#### WORK TO BE COMPLETED:
Images are not part of the copy; write out the rest of the data exactly as given.

(GIVEN DATA begins)

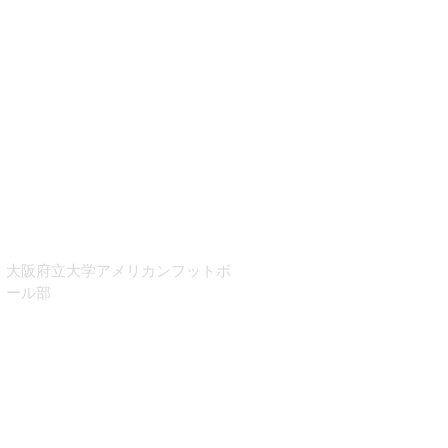
​大阪府立大学アメリカンフットボ
ール部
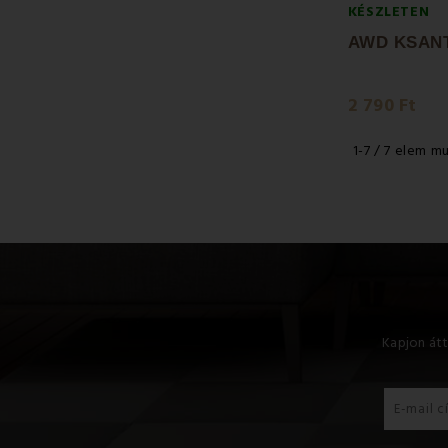
KÉSZLETEN
2 790 Ft
1-7 / 7 elem m
Kapjon átt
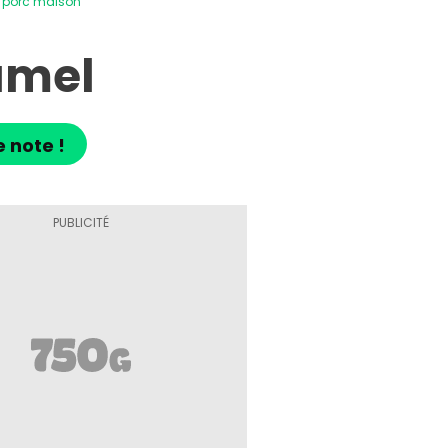
e porc maison
amel
e note !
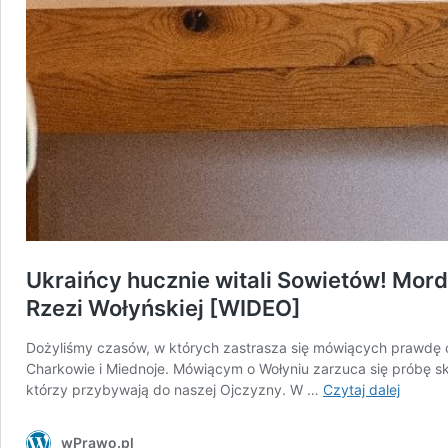
Ukraińcy hucznie witali Sowietów! Mo
Rzezi Wołyńskiej [WIDEO]
Dożyliśmy czasów, w których zastrasza się mówiących prawdę o
Charkowie i Miednoje. Mówiącym o Wołyniu zarzuca się próbę sk
Ukraiń
którzy przybywają do naszej Ojczyzny. W …
Czytaj dalej
huczni
witali
wPrawo.pl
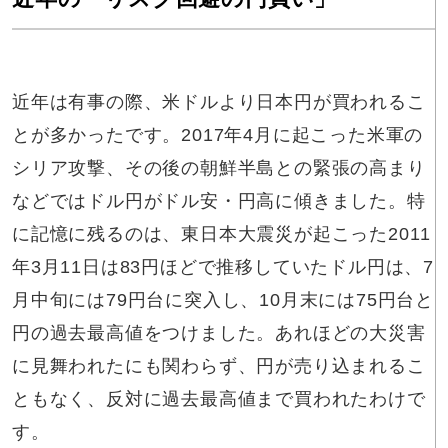
近年は有事の際、米ドルより日本円が買われるこ
とが多かったです。2017年4月に起こった米軍の
シリア攻撃、その後の朝鮮半島との緊張の高まり
などではドル円がドル安・円高に傾きました。特
に記憶に残るのは、東日本大震災が起こった2011
年3月11日は83円ほどで推移していたドル円は、7
月中旬には79円台に突入し、10月末には75円台と
円の過去最高値をつけました。あれほどの大災害
に見舞われたにも関わらず、円が売り込まれるこ
ともなく、反対に過去最高値まで買われたわけで
す。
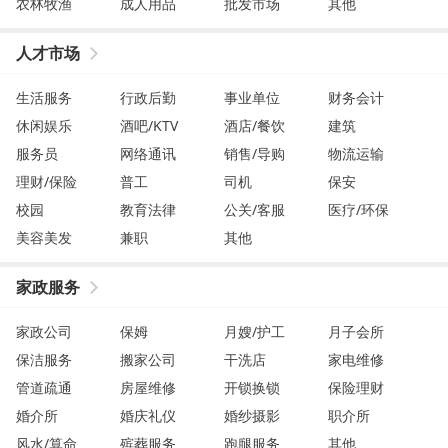
农林牧渔
成人用品
批发市场
其他
人才市场
生活服务
行政后勤
事业单位
财务会计
休闲娱乐
酒吧/KTV
酒店/餐饮
建筑
服务员
网络通讯
销售/导购
物流运输
理财/保险
普工
司机
保安
校园
教育法律
公关/客服
医疗/环保
美容美发
兼职
其他
家政服务
家政公司
保姆
月嫂/护工
月子会所
保洁服务
搬家公司
干洗店
家电维修
管道疏通
房屋维修
开锁换锁
保险理财
婚介所
婚庆礼仪
婚纱摄影
职介所
风水/算命
殡葬服务
跑腿服务
其他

(GIVEN DATA ends)

#### FINISHED TASK:
​大阪府立大学アメリカンフットボ
ール部
KÉSZLETEN
2 790 Ft
1-7 / 7 elem m
Kapjon átt
e porc maison
amel
e note !
Ukraińcy hucznie witali Sowietów! Mo
Rzezi Wołyńskiej [WIDEO]
Dożyliśmy czasów, w których zastrasza się mówiących prawdę o
Charkowie i Miednoje. Mówiącym o Wołyniu zarzuca się próbę sk
Ukraiń
którzy przybywają do naszej Ojczyzny. W …
Czytaj dalej
huczni
witali
wPrawo.pl
近年は有事の際、米ドルより日本円が買われるこ
とが多かったです。2017年4月に起こった米軍の
シリア攻撃、その後の朝鮮半島との緊張の高まり
などではドル円がドル安・円高に傾きました。特
に記憶に残るのは、東日本大震災が起こった2011
年3月11日は83円ほどで推移していたドル円は、7
月中旬には79円台に突入し、10月末には75円台と
円の過去最高値をつけました。あれほどの大災害
に見舞われたにも関わらず、円が売り込まれるこ
ともなく、反対に過去最高値まで買われたわけで
す。
农林牧渔
成人用品
批发市场
其他
人才市场
生活服务
行政后勤
事业单位
财务会计
休闲娱乐
酒吧/KTV
酒店/餐饮
建筑
服务员
网络通讯
销售/导购
物流运输
理财/保险
普工
司机
保安
校园
教育法律
公关/客服
医疗/环保
美容美发
兼职
其他
家政服务
家政公司
保姆
月嫂/护工
月子会所
保洁服务
搬家公司
干洗店
家电维修
管道疏通
房屋维修
开锁换锁
保险理财
婚介所
婚庆礼仪
婚纱摄影
职介所
风水/算命
殡葬服务
跑腿服务
其他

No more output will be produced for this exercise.